A. Temyiz Yoluna Başvuranlar

Bölge Adliye Mahkemesinin yukarıda belirtilen kararına karşı süresi içinde davacı davalı erkek vekili tarafından temyiz isteminde bulunmuştur.

B. Temyiz Sebepleri

Davacı davalı erkek vekili tarafından Bölge Adliye Mahkemesinin istinaf başvurusunun esastan reddi kararının hatalı olduğu belirtilerek, istinaf dilekçesinde ileri sürülen gerekçeler ile Bölge Adliye Mahkemesi kararının bozulması talep edilmiştir.

1. Uyuşmazlık ve Hukuki Nitelendirme

Uyuşmazlık, tarafların boşanma davasının kabulü koşullarının oluşup oluşmadığı, evlilik birliğinin temelinden sarsılmasında kusurun kimden kaynaklandığı, davacı davalı erkek aleyhine hükmedilen nafaka ve manevî tazminatın koşullarının oluşup oluşmadığı, davacı davalı erkek yararına tazminat koşullarının oluşup oluşmadığı ve velâyet düzenlemesi noktasında toplanmaktadır.

2. İlgili Hukuk

4721 sayılı Kanun'un 166 ncı maddesi, 169 uncu maddesi, 174 üncü, 175 ... maddesi, 182 ... maddesi, 336 ncı maddesi; 6100 sayılı Hukuk Muhakemeleri Kanunu'nun (6100 sayılı Kanun) 369 uncu maddesinin birinci fıkrası ile 370 ... ve 371 ... maddeleri.

3. Değerlendirme

1.Bölge Adliye Mahkemelerinin nihai kararlarının bozulması 6100 sayılı Kanun'un 371 ... maddesinde yer alan sebeplerden birinin varlığı hâlinde mümkündür.

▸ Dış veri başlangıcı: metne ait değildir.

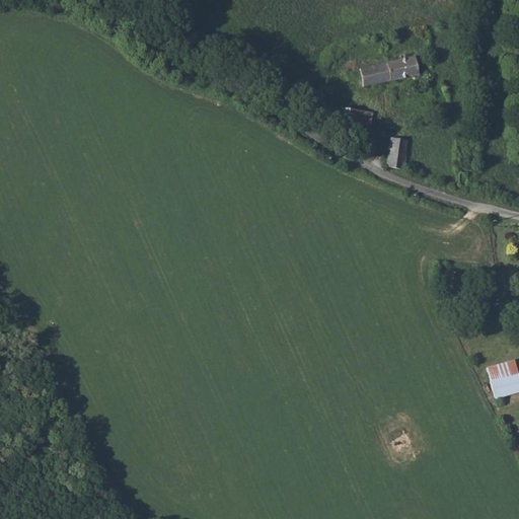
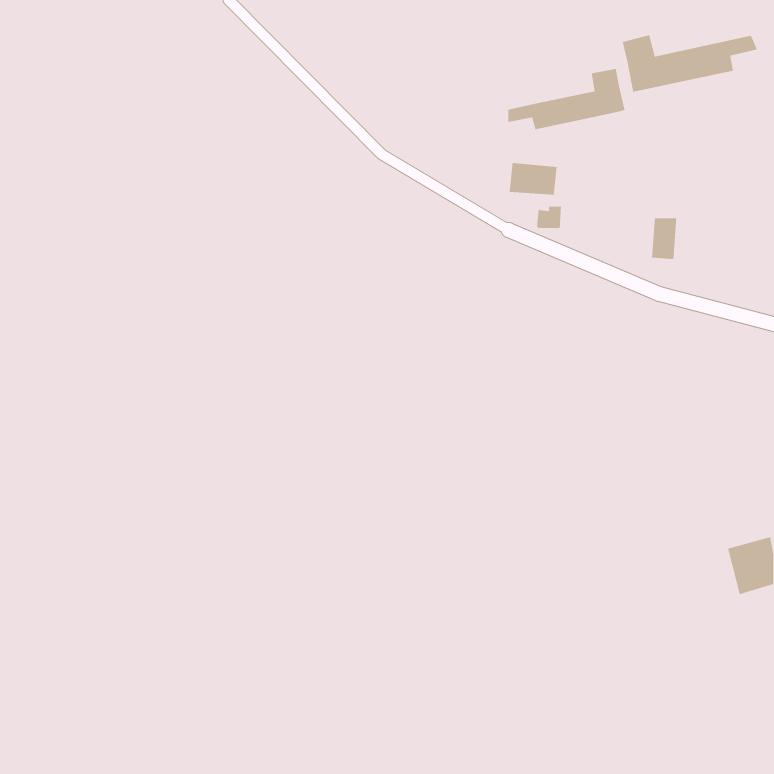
building: none -> [622,34,758,92]
building: [390,137,407,165] -> [651,217,677,260]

2.Temyizen incelenen karar, tarafların karşılıklı iddia ve savunmalarına, dayandıkları belgelere, uyuşmazlığa uygulanması gereken hukuk kuralları ile hukuki ilişkinin nitelendirilmesine, dava şartlarına, yargılama ve ispat kuralları ile kararda belirtilen gerekçelere göre usul ve kanuna uygun olup davacı-davalı erkek vekili tarafından temyiz dilekçesinde ileri sürülen nedenler kararın bozulmasını gerektirecek nitelikte görülmemiştir.

VI. KARAR

Açıklanan sebeple;

Temyiz olunan Bölge Adliye Mahkemesi kararının 6100 sayılı Kanun'un 370 ... maddesinin birinci fıkrası uyarınca ONANMASINA,

Aşağıda yazılı temyiz giderinin temyiz edene yükletilmesine,

Dosyanın İlk Derece Mahkemesine, kararın bir örneğinin Bölge Adliye Mahkemesine gönderilmesine,

10.05.2023 tarihinde oy birliğiyle karar verildi.